Overall, 1.067 million kilograms of reinforcing steel was used, as well as 12,000 cubic metres of concrete poured.
But while creating the shell of the facility was important, the "jewel of the building" was the pool construction, adds Coughlin.
"The pool construction was almost a job in itself," he says, adding the aquatics section basically had to be sealed off from the rest of the building.
"The pool environment can be extremely corrosive due to the pool chemicals as well as humidity levels and temperatures you need in that space. It really influenced our methods of construction."
The team had to ensure the materials selected for the job were compatible with one another, especially different metals combined with chemicals and sealants.
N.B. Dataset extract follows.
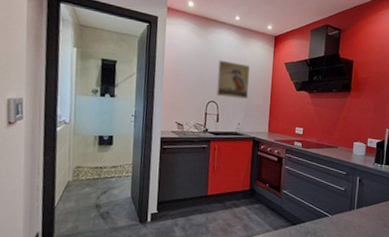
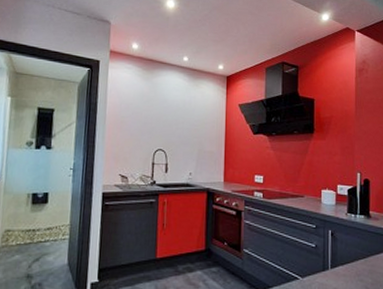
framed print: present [216,60,251,99] -> none [164,104,201,146]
"This went one step further, in really looking at the humid environment and the pool environment and making sure the materials that were selected will really stand up to the constraints of that environment and won’t pose a problem in the future," Coughlin explains.
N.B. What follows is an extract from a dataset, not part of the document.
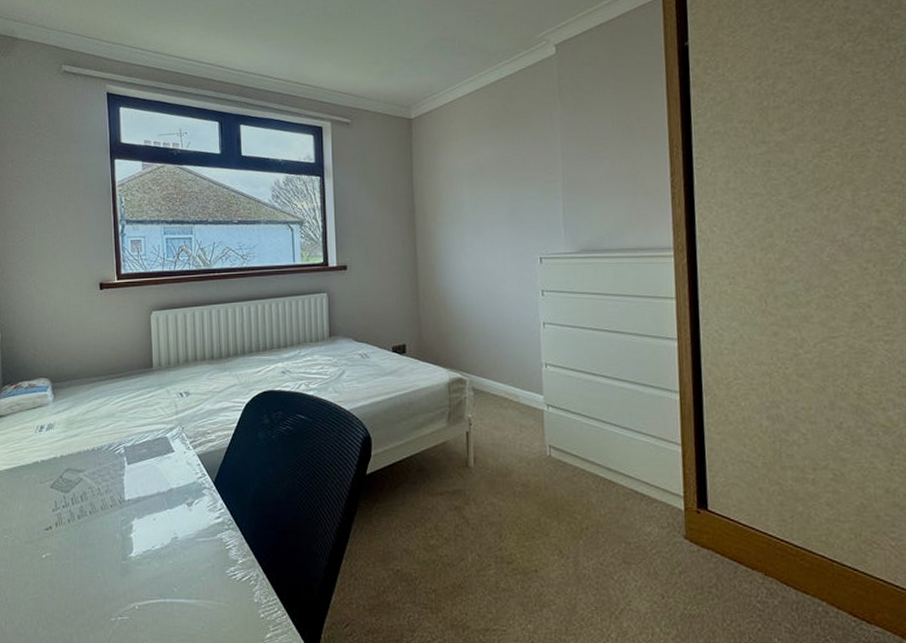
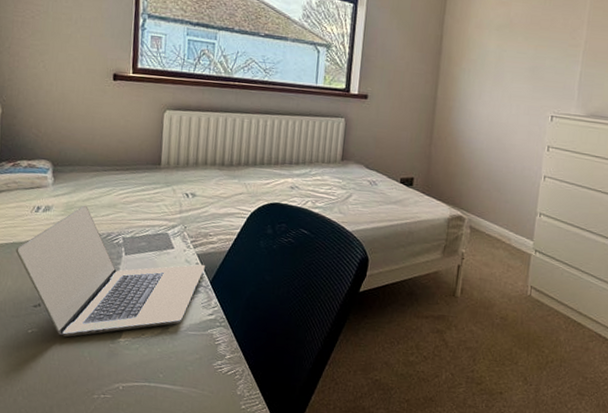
laptop: none [24,418,207,559] -> present [15,205,205,338]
They ended up deciding on a marine grade stainless steel that with proper maintenance will stand the test of time. In total there is 4,519 metres of pool piping, more than eight CN towers, with the pools containing 2.7 million gallons of water, enough to fill 54,000 bath tubs.
The focal point of the pool construction was the 10-metre dive tower platform. In order to accommodate the 50,000 pounds of precast concrete, the construction team had to leave a section of the roof open for installation, "so that we could finish the building itself yet allow the dive tower to be lifted in through that opening down into the building," Coughlin adds.
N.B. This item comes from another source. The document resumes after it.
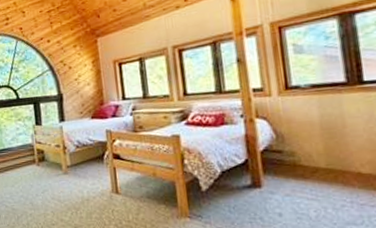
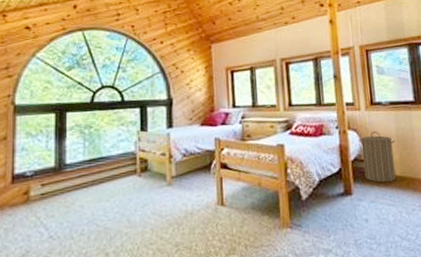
laundry hamper: none [269,119,319,175] -> present [358,132,396,183]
Another aspect of construction was creating two levels of workspace in order to keep up with the fast-paced schedule and maximize the work area. Scafom Canada was tasked with assembling scaffolding for a 320-foot by 160-foot ceiling without disrupting work by other subcontractors. Thus, a multi-point suspended scaffold platform was created over the competition and dive pools.
"We had to establish a hanging platform from the steel above. There was a great deal of finishes and coatings that needed to go on in the truss space itself," explains Coughlin. "If we hadn’t developed the scaffold to be completely hung from the steel it would have impeded the work below."
He says during the project there were about 70 to 80 subcontractors involved. He credits the efforts of everyone for making the process move along smoothly and on time.
"It was a vast number of people that came together to make it all happen," he adds.
Mike Yorke, president of the Carpenters and Allied Workers, Local 27 says his members will remember the building experience for years to come.
"Our fingerprints are all over the Pan Am Games," he explains.
"It allowed the members to apply their skills on legacy projects that will be there for their kids, grandkids. I would argue that the U of T aquatics centre will also be a game changer going forward for aquatics and swimming sports in Ontario and in Canada."
The facility was also certified LEED Gold by the Canada Green Building Council, and features 5,223 square metres of green roof, 100 geothermal wells drilled 600 feet deep, and a solar array to help with energy costs, to name a few elements.
Seeing all these components come together to produce the final product Coughlin says is "personally satisfying from a construction point of view."
"There were some intense days. Every day was a challenge to make sure that we got as far as possible, because the schedule was only 24 months, which was extremely aggressive for a facility of that nature," he adds. "Being part of the Pan Am Games and being part of a building that will provide the community with ongoing support and facilities for their use, is pretty gratifying."